A specific study must be achieved to evaluate the influence of high scale of impedance variations of the DC bus. Some improvements must be experimented concerning the master unit and especially for the dimensioning of the passive filtering elements which have to drive high level of currents supplied by all the connected generators. The scope appears as limitless since communication requires no additional wiring. At first our study was dedicated to on grid architectures implying multi renewable energy sources (PV modules, wind generators . . .) and charges like inverters, with the aim to increase the global efficiency in procedure transmission of energy in spite of possible disturbances like important shadowing. DC bus is also appropriate to smart monitoring including other devices like industrial control components (programmable logic controllers, graphic terminals . . . ) or simply a computer connected to DC bus via PLC master and naturally to Internet for all the conveniences induced and can install security in the PLC system to supervision the dispersed sources.
This contribution presents new developments of communication system dedicated for distributed renewable energy production generators. The basic concepts initially fixed for this original development of communication system are based on a low cost, low frequency carrier, avoiding propagation phenomenon and allowing long distances.

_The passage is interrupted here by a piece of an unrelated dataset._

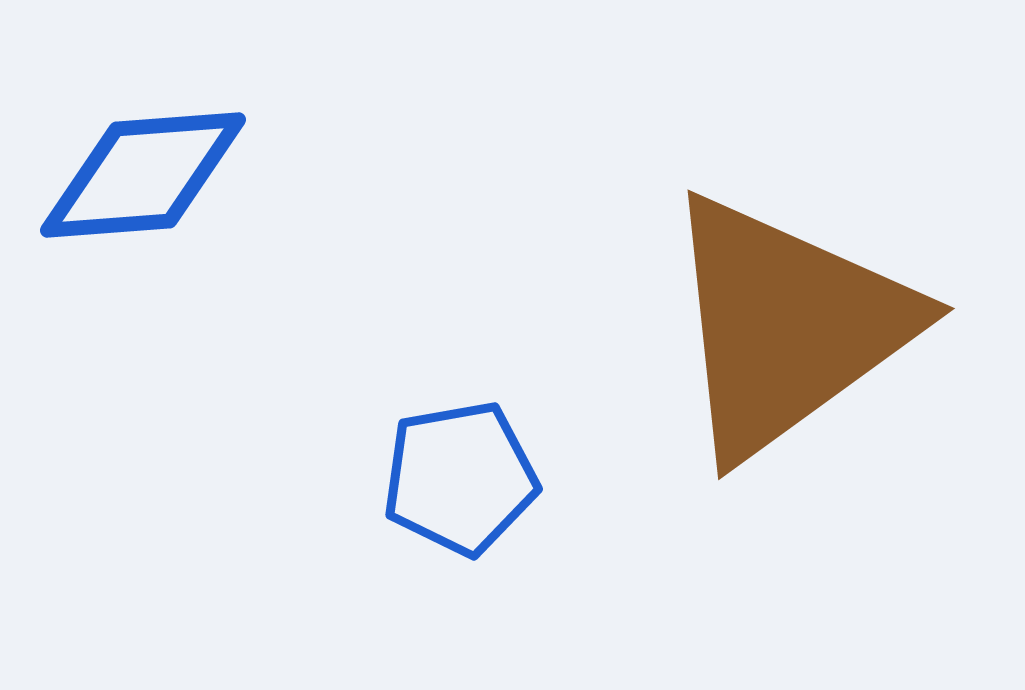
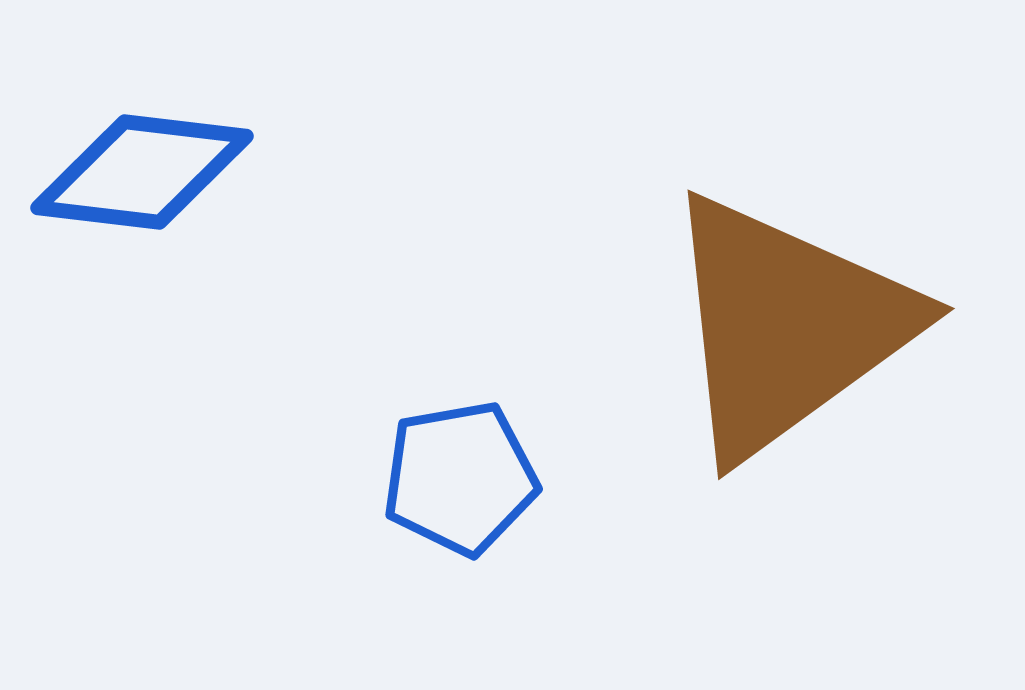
blue diamond: moved 1 px left, 3 px up; rotated 11 degrees clockwise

Thus, this work explores, up to the realization of a complete prototype system, the communication between individual devices (DC-DC converters and a master controller) constituting a renewable energy generator and using power lines (a DC bus) as information support based on a PLC technology at a very low frequency carrier. The communication protocol is based on the widely accepted Modbus protocol. The presented system communicates successfully and is able to receive and transmit data without any errors. This system constitutes the base for an implementation in a massively parallel architecture in the case of stand-alone PV systems, and even self-consumption solutions integrating smart storage. As no extra wires dedicated to communication are required in the proposed solution dedicated for power electricity transport, the reduce of the cost should be noticeable, by reducing the wire section because of high voltage of the DC bus and by the present implemented simple communication system.